#### What the task requires:
Your response needs to be the data below, retyped exactly.

:: Data for analysis

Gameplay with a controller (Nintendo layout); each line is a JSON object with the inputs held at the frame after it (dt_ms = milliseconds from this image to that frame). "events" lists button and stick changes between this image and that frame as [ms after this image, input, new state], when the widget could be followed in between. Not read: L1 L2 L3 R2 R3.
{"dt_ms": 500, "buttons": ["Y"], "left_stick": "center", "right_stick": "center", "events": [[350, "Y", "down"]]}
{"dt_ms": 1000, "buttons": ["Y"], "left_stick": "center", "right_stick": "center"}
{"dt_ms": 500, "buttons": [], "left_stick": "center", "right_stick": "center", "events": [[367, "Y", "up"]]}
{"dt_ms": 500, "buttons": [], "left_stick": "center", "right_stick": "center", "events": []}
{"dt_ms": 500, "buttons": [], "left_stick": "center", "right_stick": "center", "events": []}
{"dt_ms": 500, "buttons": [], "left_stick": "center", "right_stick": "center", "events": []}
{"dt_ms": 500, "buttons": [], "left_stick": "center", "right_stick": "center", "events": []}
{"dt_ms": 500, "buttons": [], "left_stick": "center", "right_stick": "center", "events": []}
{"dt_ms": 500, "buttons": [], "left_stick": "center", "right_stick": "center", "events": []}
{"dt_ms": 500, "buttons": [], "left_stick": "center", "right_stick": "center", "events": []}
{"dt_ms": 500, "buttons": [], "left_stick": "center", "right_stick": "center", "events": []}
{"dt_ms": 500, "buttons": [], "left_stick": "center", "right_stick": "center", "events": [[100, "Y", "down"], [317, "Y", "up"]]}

::::

#### Answer for the task:
Gameplay with a controller (Nintendo layout); each line is a JSON object with the inputs held at the frame after it (dt_ms = milliseconds from this image to that frame). "events" lists button and stick changes between this image and that frame as [ms after this image, input, new state], when the widget could be followed in between. Not read: L1 L2 L3 R2 R3.
{"dt_ms": 500, "buttons": ["Y"], "left_stick": "center", "right_stick": "center", "events": [[350, "Y", "down"]]}
{"dt_ms": 1000, "buttons": ["Y"], "left_stick": "center", "right_stick": "center"}
{"dt_ms": 500, "buttons": [], "left_stick": "center", "right_stick": "center", "events": [[367, "Y", "up"]]}
{"dt_ms": 500, "buttons": [], "left_stick": "center", "right_stick": "center", "events": []}
{"dt_ms": 500, "buttons": [], "left_stick": "center", "right_stick": "center", "events": []}
{"dt_ms": 500, "buttons": [], "left_stick": "center", "right_stick": "center", "events": []}
{"dt_ms": 500, "buttons": [], "left_stick": "center", "right_stick": "center", "events": []}
{"dt_ms": 500, "buttons": [], "left_stick": "center", "right_stick": "center", "events": []}
{"dt_ms": 500, "buttons": [], "left_stick": "center", "right_stick": "center", "events": []}
{"dt_ms": 500, "buttons": [], "left_stick": "center", "right_stick": "center", "events": []}
{"dt_ms": 500, "buttons": [], "left_stick": "center", "right_stick": "center", "events": []}
{"dt_ms": 500, "buttons": [], "left_stick": "center", "right_stick": "center", "events": [[100, "Y", "down"], [317, "Y", "up"]]}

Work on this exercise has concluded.